Rhys Tranter weist auf seinem Blog auf folgende Konferenz hin

James Joyce Non-fiction Conference

International conference at the University of York · 23-25 March 2012
Sculpture of James Joyce, by Mikhail Iakovlev

“Outside his jurisfiction”: Interrogating Joyce’s non-fiction writings

International conference at the University of York
23-25 March 2012

About the Conference

Kevin Barry’s James Joyce: Occasional, Critical, and Political Writing contains over fifty pieces ranging in topic from the literary theorizing of ‘James Clarence Mangan’ and ‘Realism and Idealism in English Literature’ to the differing political interventions of ‘The Shade of Parnell’ and ‘Politics and Cattle Disease’ and in genre from short book review to spoken lecture. These disparate writings, drawn mainly from the first half of Joyce’s career, have always had a troubled place within the dominant strains of Joyce criticism. Although they are frequently referred to in commentaries on Joyce, the question has always been precisely what to make of them. Are they genuine expressions of Joyce’s intellectual and emotional attitudes or part of a developing and deliberately fashioned public persona? Is there any value, regardless of the intent of the pieces, in attempting to read Joyce’s fictional writings through these non-fictional writings? If so, is it legitimate to describe Ulyssesand Finnegans Wake with reference to writing that precedes them by several decades?

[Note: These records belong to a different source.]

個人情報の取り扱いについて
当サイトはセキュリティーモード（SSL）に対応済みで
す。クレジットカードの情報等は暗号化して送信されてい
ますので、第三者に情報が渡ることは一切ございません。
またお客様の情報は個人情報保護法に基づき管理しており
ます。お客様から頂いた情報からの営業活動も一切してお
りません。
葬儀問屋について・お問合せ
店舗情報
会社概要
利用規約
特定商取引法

Such questions haunt every discussion of Joyce’s non-fiction writing. The tremendous usefulness of these works as a source of pertinent and pithy quotation, and at times as a quasi-genetic source for later works, only aggravates the problem. “Outside his jurisfiction” seeks to bring these issues into focus, to interrogate the problematic boundary between Joyce’s ‘thoughts’ political and aesthetic and his writings, to ask what is at stake in the prefix ‘non-‘ to ask, indeed, to what the designation ‘non-fiction’ can reasonably be made to refer. Perhaps most importantly, this conference aims to consider the status of Joyce’s — and by extension any artist’s — non-fictional writings in relation to a much wider creative oeuvre; how can we appropriately connect, or, if necessary, separate, an artist’s life and opinions and his works?

We welcome abstracts of no more than 500 words for papers addressing any aspect of Joyce’s non-fictional writings, whether in conjunction with his fictional works, or in their own right. We especially welcome papers that problematize or stretch the definitive boundaries of the term ‘non-fiction’.

Conference Registration is now open.

Questions to consider include:

Can we think of Ellmann’s invention of the character ‘James Joyce’ as a piece of non-fiction (or perhaps ‘not-quite-fiction’) that has, more than any other, influenced our readings of Joyce’s fictional writings? How do we approach Joyce’s letters as pieces of writing? What is (and what should be) the status of Joyce’s prose ‘epiphanies’, which were never published in his life-time and which read like a sort of creative diary.

Our aim is to address these and many other questions, in a conference that re-envisions Joyce’s non-fictional writing and reinvigorates its use in future criticism.